Massively parallel single-cell and single-nucleus RNA sequencing (sc/snRNA-seq) has opened the way to systematic tissue atlases in health and disease, but as the scale of data generation is growing, so is the need for computational pipelines for scaled analysis. We developed Cumulus, the first comprehensive cloud-based framework, to address the big data challenge arising from sc/snRNA-seq analysis. Cumulus combines the power of cloud computing with improvements in algorithm and implementation to achieve high scalability, low cost, user-friendliness and integrated support for a comprehensive set of features. We benchmark Cumulus on the Human Cell Atlas Census of Immune Cells dataset of bone marrow cells and show that it substantially improves efficiency over conventional frameworks, while maintaining or improving the quality of results, enabling large-scale studies.

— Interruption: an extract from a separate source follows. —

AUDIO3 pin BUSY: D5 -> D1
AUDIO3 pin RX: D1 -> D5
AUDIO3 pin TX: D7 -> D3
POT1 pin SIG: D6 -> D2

In recent years, biologists have found that sc/snRNA-seq alone is not enough to reveal the full picture of how cells function and coordinate with each other in a complex tissue. They begin to couple sc/snRNA-seq with other common data modalities, such as single-cell ATAC-seq (scATAC-seq), single-cell Immune Repertoire sequencing (scIR-seq), spatial transcriptomics and mass cytometry. This data coupling is called single-cell multimodal omics. As it is becoming a new common practice, new analysis needs emerge along with two major computational challenges: big data challenge and integration challenge. The big data challenge requires us to develop scalable computational infrastructure and algorithms to deal with the ever-growing large datasets produced from the community. The integration challenge requires us to design new algorithms to enable holistic integration of heterogeneous data from different modalities. In the last part of my talk, I will discuss my team’s efforts and plans to develop Cumulus as an integrated data analysis framework for scaled single-cell multimodal omics.

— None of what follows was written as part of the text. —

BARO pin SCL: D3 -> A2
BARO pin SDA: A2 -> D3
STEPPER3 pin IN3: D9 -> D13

Single-cell multimodal omics has the potential to provide a more comprehensive characterization of complex multicellular systems than the sum of its parts. As the datasets produced from the community keep growing substantially, the enhanced Cumulus will continue playing an important role in the effort to build atlases of complex tissues and organs at higher cellular resolution, and in leveraging them to understand the human body in health and disease.
Dr. Bo Li is an assistant professor of medicine at Harvard Medical School, the director of Bioinformatics and Computational Biology at Center for Immunology Inflammatory Diseases, Massachusetts General Hospital, and an associate member of the Broad Institute of MIT and Harvard. His research focuses on large-scale single-cell and single-nucleus genomics data analysis. He received his Ph.D. in computer science from UW-Madison and completed two postdoctoral trainings with Dr. Lior Pachter at UC Berkeley and Dr. Aviv Regev at Broad Institute. He is best known for developing RSEM, an impactful RNA-seq transcript quantification software. RSEM is cited 9,384 times (Google Scholar) and adopted by several big consortia such as TCGA, ENCODE, GTEx and TOPMed.